Eugeniusz Bendera, ur. 13.03.1906 w Czortkowie, dawniej Polska, kierowca, ostatnio zamieszkały w Przedborzu, żonaty, żona zamieszkała także w Przedborzu, ul. Warszawska 1, pow. Końskie, dystrykt Radom. Wzrost 187 cm, włosy czarne, obecnie ogolony, mocnej budowy ciała, język polski i ukraiński, znaki szczególne: blizna na tylnej części głowy. Skierowany [do KL Auschwitz] 09.01.1941 przez dowódcę Policji Bezpieczeństwa i Służby Bezpieczeństwa w Radomiu.
Wyżej wymienieni uciekli 20.06.1942 między godziną 15:00 a 16:00 Samochodem Steyr typ 220 nr rej. SS-20 898. Uciekinierzy włamali się uprzednio do pomieszczenia, w którym składowano broń i narzędzia. Przywłaszczyli sobie broń i amunicję. Włamali się także do magazynu odzieżowego, skąd ukradli mundury esesmańskie.
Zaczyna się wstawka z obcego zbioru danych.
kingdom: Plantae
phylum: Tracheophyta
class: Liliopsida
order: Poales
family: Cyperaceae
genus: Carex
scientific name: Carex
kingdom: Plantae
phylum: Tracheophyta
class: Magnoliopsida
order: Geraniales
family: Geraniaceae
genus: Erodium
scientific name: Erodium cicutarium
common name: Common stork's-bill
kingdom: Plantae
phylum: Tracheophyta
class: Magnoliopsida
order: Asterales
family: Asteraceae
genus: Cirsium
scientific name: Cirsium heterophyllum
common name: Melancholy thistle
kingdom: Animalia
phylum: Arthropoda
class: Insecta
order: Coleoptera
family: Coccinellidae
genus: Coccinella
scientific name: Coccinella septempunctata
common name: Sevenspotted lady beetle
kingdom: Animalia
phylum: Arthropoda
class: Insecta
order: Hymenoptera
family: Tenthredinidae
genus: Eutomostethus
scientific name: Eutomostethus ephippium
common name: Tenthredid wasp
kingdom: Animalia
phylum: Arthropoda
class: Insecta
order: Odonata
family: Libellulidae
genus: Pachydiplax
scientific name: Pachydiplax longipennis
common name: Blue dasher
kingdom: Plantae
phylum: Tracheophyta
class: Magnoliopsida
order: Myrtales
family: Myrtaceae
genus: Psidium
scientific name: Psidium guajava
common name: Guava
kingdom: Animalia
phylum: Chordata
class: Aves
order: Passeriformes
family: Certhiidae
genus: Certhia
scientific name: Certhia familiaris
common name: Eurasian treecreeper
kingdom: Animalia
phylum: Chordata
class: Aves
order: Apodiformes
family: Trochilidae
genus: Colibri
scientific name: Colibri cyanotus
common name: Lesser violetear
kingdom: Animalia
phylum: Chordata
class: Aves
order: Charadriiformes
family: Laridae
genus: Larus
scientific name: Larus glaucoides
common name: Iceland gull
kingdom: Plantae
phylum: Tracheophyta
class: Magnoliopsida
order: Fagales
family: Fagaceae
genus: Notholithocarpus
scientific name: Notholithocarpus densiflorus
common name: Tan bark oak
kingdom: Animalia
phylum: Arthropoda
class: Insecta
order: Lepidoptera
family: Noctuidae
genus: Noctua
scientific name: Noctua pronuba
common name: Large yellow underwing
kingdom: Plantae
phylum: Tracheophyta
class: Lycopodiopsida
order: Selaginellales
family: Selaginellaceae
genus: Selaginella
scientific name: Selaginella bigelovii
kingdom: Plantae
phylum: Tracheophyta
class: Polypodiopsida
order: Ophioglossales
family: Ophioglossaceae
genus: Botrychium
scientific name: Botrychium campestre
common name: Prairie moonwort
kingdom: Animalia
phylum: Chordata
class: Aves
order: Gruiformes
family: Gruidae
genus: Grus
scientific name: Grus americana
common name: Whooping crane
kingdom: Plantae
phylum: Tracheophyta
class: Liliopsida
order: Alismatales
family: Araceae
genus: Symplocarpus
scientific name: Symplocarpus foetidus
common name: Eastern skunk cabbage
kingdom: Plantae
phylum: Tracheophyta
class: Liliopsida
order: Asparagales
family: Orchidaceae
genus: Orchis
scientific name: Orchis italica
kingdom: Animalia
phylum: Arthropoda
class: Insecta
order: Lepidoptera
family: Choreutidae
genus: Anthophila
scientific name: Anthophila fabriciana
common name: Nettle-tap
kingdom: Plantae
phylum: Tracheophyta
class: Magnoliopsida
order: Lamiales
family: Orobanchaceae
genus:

Samochód był widziany i ustalono, co następuje: jeden uciekinier w mundurze SS-Oberscharführera i w czapce z daszkiem, dwóch uzbrojonych w stalowych hełmach, jeden uciekinier w czapce polowej.
Kierunek ucieczki: GG. Prosi się o kontrolowanie wszystkich samochodów SS. (Uważać przy zatrzymywaniu). W przypadku zatrzymania proszę natychmiast powiadomić KL Auschwitz.
Dodatek dla Głównego Urzędu Gospodarczo-Administracyjnego Rzeszy, Grupa Urzędów D.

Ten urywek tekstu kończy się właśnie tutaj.